A doll named Deidre tells
By Mo Conlan
This doll's dress is made from an old linen that might once have been a wrapper to keep dinner rolls warm.
I rescued it from the bottom of a drawer full of other linens that languish unused. They require ironing.
Her body is a green wine bottle.
I named her Deidre and gave her a story that involves the sea, and so she has shells on her costume and carries a bag of small shells.
Here is Deidre's story.
Deidre Darling's search
Deidre Darling lived with her family by the sea. They were the best fishermen in town, and they had the most twins. There were Daniel and Dylan, then, Helen and Melanie, whom they teased calling them Helenie and Melon.

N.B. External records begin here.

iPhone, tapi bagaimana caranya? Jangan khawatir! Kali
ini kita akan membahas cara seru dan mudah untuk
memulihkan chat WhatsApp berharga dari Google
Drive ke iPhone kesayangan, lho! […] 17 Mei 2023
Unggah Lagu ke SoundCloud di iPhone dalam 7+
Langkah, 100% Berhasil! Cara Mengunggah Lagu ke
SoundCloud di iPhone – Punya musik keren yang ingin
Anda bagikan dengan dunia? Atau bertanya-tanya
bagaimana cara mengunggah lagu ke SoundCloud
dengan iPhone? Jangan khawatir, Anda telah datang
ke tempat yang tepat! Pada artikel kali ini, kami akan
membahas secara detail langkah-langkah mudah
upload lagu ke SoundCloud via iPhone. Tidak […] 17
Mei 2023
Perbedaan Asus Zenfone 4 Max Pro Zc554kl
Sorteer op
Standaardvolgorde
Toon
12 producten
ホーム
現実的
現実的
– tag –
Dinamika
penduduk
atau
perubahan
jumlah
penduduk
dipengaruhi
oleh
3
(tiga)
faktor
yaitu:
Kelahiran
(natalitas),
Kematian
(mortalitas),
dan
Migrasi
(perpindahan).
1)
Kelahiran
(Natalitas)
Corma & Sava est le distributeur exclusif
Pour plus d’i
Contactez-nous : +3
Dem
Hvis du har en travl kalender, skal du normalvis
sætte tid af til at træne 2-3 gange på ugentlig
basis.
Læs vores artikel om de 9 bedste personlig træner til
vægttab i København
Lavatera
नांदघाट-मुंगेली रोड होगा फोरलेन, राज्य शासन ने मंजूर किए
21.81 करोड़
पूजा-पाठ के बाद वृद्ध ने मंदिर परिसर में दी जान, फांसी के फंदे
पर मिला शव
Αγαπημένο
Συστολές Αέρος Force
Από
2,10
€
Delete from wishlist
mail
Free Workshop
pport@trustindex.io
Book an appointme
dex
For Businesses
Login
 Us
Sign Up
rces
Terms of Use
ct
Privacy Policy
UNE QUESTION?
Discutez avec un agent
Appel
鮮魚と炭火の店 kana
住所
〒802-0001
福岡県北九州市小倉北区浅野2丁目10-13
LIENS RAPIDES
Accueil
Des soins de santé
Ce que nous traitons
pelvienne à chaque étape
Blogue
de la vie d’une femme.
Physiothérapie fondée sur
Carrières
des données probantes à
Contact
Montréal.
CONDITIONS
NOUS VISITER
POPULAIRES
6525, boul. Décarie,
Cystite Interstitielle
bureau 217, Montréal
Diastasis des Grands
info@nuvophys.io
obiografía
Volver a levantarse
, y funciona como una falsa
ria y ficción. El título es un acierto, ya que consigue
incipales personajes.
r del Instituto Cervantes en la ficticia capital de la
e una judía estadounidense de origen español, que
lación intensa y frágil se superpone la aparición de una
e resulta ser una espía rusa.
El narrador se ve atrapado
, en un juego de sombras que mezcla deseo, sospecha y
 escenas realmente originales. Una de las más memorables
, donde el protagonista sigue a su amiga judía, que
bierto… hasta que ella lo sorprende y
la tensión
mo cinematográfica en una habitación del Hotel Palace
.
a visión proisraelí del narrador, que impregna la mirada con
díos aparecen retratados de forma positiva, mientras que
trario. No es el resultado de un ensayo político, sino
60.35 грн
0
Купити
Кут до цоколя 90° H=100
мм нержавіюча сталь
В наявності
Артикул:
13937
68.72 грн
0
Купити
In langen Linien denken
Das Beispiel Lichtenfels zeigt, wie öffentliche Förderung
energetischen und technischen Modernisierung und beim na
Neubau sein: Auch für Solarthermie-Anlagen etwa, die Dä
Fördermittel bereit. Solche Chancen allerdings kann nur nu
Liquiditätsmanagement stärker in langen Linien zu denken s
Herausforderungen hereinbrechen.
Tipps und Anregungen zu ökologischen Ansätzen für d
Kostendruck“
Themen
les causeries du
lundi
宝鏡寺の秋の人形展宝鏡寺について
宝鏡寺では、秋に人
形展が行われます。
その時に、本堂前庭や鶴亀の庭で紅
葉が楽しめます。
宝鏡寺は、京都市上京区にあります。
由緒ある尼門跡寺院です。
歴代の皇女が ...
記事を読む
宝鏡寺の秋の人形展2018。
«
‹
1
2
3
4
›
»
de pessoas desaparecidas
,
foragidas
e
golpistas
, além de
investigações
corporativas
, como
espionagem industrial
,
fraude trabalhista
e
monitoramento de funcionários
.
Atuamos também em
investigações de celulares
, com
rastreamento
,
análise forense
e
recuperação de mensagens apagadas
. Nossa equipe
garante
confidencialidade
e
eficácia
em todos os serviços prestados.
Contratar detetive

When it came time for the final set of twins, Deidre and Joy, to arrive, Deidre was born solo.
When Deidre was 5-years-old, she quizzed her mother about where her twin was. Her mother, busy and distracted with her five Darlings, said, “I don’t know, dear, perhaps she swam back.”
Deidre’s family called her “our sea otter.” She could hold her breath so long under water that sometimes she’d get “rescued” -- which annoyed her because then she lost count.
When she swam, often she would call out for her twin -- “Swim this way, Joy. Swim to me.”
Deidre’s freedom to swim and roam ended when she began school. Still, she spent weekends at the beach – schoolbook tucked into the big black plastic purse that had been her grandmother’s and which Deidre used as a beach bag.
One afternoon, emerging from a swim, she found a girl sitting on a towel near hers.
“You live here?” Deidre asked.
The girl shook her head. “On vacation. But not too far away.”
“My name’s Deidre.”
“Mine’s Josie. Actually Josephine Joy Marie Ann.”
“I had a sister named Joy once, but she swam back,” Deidre said.
“Wish I had a sister,” Josie said. “It’s just me and my parents. That’s why they piled the names on me.”
“Anybody call you Joy?” Deidre asked.
“My grandma used to call me her “little Joy.”
“Mind if I call you Joy?”
Josie shrugged OK. Deidre smiled. Josie smiled back. They sat there grinning.
“When we become friends, we could visit each other,” Deidre said.
“When we become best friends it will be almost like having a sister,” Josie said.
Deidre nodded. “Last one in’s a rotten egg… Joy!”
The girls ran on long, skinny legs into the water. They are friends to this very day.